#### [SELECTED PASSAGE]

Update (4 December 2024, 08:00): According to Malaysian media, Vivy Yusof and her husband Fadzaruddin Shah Anuar, co-founders of FashionValet, are expected to appear in court on 5 December to answer to charges of yet-to-be specified criminal wrongdoing. At least one report suggested that the husband and wife were arrested and are out on bail. We are unable to independently established the veracity of the purported arrest.

#### [DATA FOR REVIEW]

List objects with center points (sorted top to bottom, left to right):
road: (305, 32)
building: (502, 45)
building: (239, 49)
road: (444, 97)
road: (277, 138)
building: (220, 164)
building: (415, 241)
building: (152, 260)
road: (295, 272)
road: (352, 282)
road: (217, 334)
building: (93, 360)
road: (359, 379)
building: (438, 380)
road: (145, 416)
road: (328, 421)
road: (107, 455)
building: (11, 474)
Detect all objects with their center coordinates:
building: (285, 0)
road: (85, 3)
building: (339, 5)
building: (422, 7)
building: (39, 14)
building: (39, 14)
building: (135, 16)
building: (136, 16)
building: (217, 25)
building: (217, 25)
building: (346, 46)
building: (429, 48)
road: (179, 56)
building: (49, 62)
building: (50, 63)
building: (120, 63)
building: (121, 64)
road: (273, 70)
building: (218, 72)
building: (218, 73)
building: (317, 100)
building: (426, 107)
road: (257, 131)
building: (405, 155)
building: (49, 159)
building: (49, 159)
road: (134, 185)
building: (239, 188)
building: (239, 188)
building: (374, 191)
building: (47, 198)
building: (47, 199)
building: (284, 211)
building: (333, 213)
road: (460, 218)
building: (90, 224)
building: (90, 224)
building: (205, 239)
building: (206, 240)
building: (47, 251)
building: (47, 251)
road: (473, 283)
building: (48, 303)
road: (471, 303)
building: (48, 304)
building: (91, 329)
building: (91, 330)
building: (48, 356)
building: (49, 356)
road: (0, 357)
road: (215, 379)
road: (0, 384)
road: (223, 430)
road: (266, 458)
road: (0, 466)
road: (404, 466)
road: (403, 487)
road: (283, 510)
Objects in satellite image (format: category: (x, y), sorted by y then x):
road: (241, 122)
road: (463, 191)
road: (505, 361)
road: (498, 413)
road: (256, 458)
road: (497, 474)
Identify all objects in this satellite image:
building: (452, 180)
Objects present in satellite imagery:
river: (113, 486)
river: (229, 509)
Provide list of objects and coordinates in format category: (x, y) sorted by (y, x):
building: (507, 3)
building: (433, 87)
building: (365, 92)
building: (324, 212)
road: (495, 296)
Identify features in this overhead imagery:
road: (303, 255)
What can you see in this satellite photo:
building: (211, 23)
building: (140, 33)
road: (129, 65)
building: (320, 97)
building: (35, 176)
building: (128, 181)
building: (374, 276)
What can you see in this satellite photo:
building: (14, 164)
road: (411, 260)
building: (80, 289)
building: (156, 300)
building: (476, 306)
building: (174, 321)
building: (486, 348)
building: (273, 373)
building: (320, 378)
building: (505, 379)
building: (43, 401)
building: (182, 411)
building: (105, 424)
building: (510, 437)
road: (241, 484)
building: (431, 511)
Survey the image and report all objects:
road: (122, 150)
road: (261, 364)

#### [REQUIRED ACTIONS]
[a] According to the update, on what date are Vivy Yusof and Fadzaruddin Shah Anuar expected to appear in court?
[b] Rewrite the update from "Update (4 December" up to and including "the purported arrest.", putting "founders" in place of "co-founders".
[c] Do these statements agree with the update? Answer yes or no for each, and quote the words of the update that decide it.
(i) The update was issued on 4 December 2024.
(ii) The charges against the couple have been specified.
(iii) At least one report said the couple is out on bail.

#### [RESULTS IN ORDER]
[a] 5 December

[b]
Update (4 December 2024, 08:00): According to Malaysian media, Vivy Yusof and her husband Fadzaruddin Shah Anuar, founders of FashionValet, are expected to appear in court on 5 December to answer to charges of yet-to-be specified criminal wrongdoing. At least one report suggested that the husband and wife were arrested and are out on bail. We are unable to independently established the veracity of the purported arrest.

[c]
(i) Yes: "Update (4 December 2024, 08:00)"
(ii) No: "charges of yet-to-be specified criminal wrongdoing"
(iii) Yes: "At least one report suggested that the husband and wife were arrested and are out on bail."